If God desires all to be saved, then it must be possible for all to be saved. Otherwise, God would desire something that is not possible, which is absurd. Therefore, salvation is possible for all men. Salvation comes through faith, which comes through the preaching of the Word and the administration of the Sacraments. But these are not available to all. Nevertheless, per the universal salvific will of God, we hold the possibility that those who have no known recourse to the Catholic Church may yet be joined to her in the Holy Spirit by way of implicit faith in Christ and an extraordinary manner of participation in the grace of Baptism.

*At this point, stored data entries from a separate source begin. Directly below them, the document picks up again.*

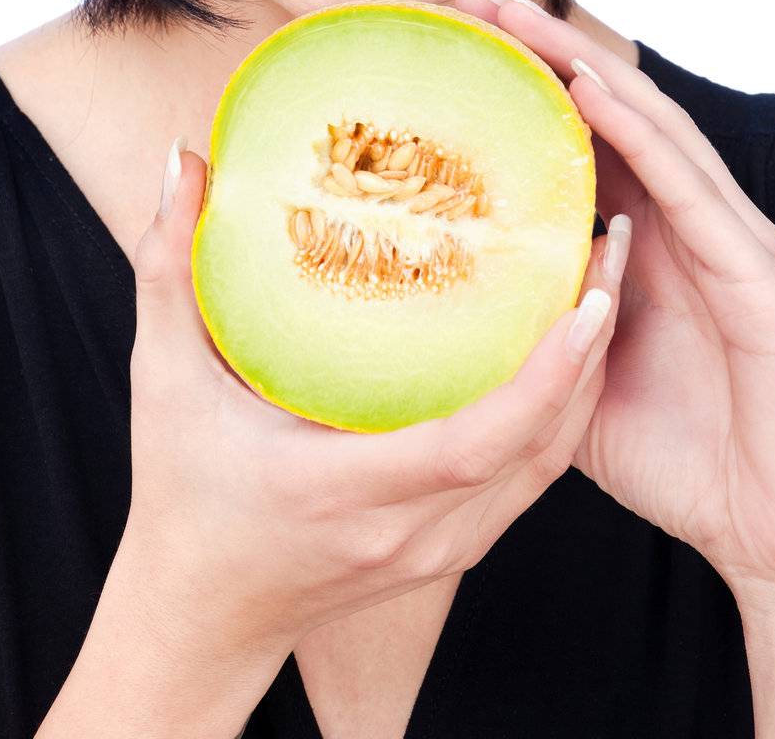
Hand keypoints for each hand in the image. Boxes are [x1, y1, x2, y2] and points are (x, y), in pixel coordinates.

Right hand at [122, 138, 631, 650]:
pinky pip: (532, 475)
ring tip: (607, 277)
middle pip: (541, 444)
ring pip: (550, 462)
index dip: (548, 374)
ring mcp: (443, 546)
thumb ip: (167, 269)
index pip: (478, 440)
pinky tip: (573, 342)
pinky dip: (564, 410)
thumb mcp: (161, 378)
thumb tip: (185, 159)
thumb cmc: (180, 493)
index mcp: (351, 489)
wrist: (204, 614)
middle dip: (593, 347)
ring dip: (591, 374)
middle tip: (612, 243)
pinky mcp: (455, 546)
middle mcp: (413, 527)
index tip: (589, 299)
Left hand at [449, 0, 774, 604]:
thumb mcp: (573, 380)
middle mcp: (686, 220)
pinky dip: (640, 132)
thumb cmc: (681, 459)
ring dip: (580, 61)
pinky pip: (691, 187)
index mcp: (644, 236)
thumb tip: (440, 312)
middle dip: (540, 43)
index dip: (519, 76)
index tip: (445, 33)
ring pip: (649, 123)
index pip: (575, 132)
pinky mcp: (758, 272)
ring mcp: (726, 237)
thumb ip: (528, 329)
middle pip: (607, 105)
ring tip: (514, 16)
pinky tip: (590, 89)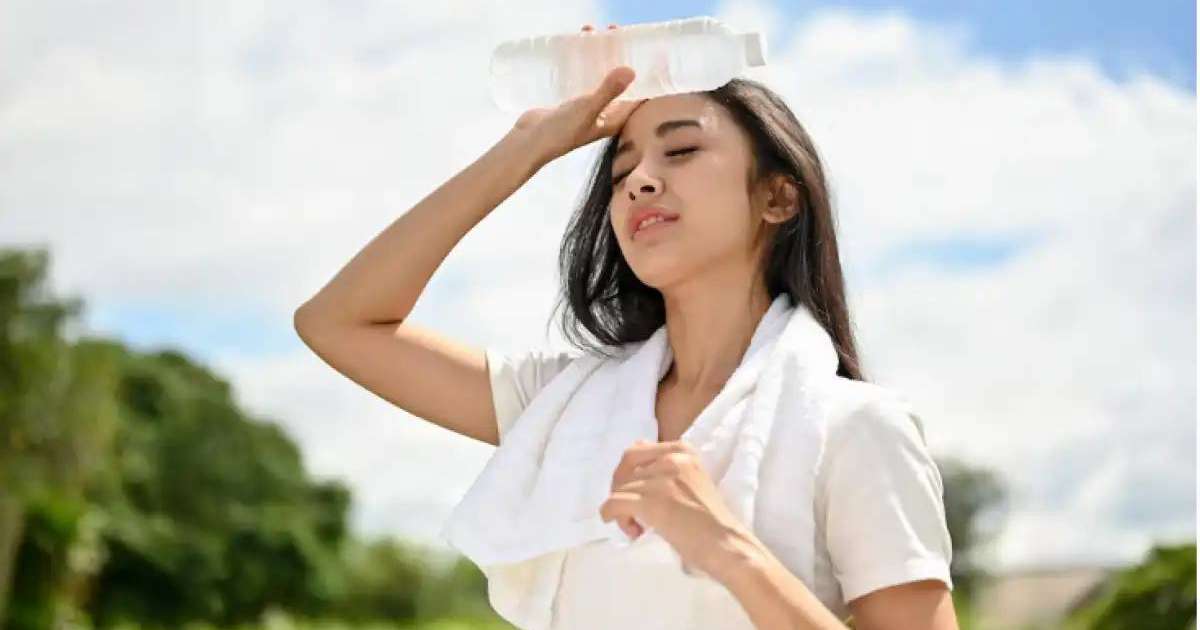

This should fill us with great hope and zeal for the mission of Church, which is to go into all the world and proclaim the Gospel, teaching the commandments of God and sanctifying sinners through the seven sacraments of grace. The fields are indeed ripe for harvest. The mystery of iniquity has quite obviously not ceased to be at work in the world. Souls are in peril. We ourselves are in peril if we do not continue in the faith that works by love for God and man. Let him who thinks he stands take heed lest he fall. Let us reach out to one another with the love of God, knowing that he already loves each of us and has done more for each and every human being than we can possibly imagine.

There was much less preaching and more interaction and group input (with some very interesting asides) than is apparent from this summary of our session. But such was the general drift of the discussion.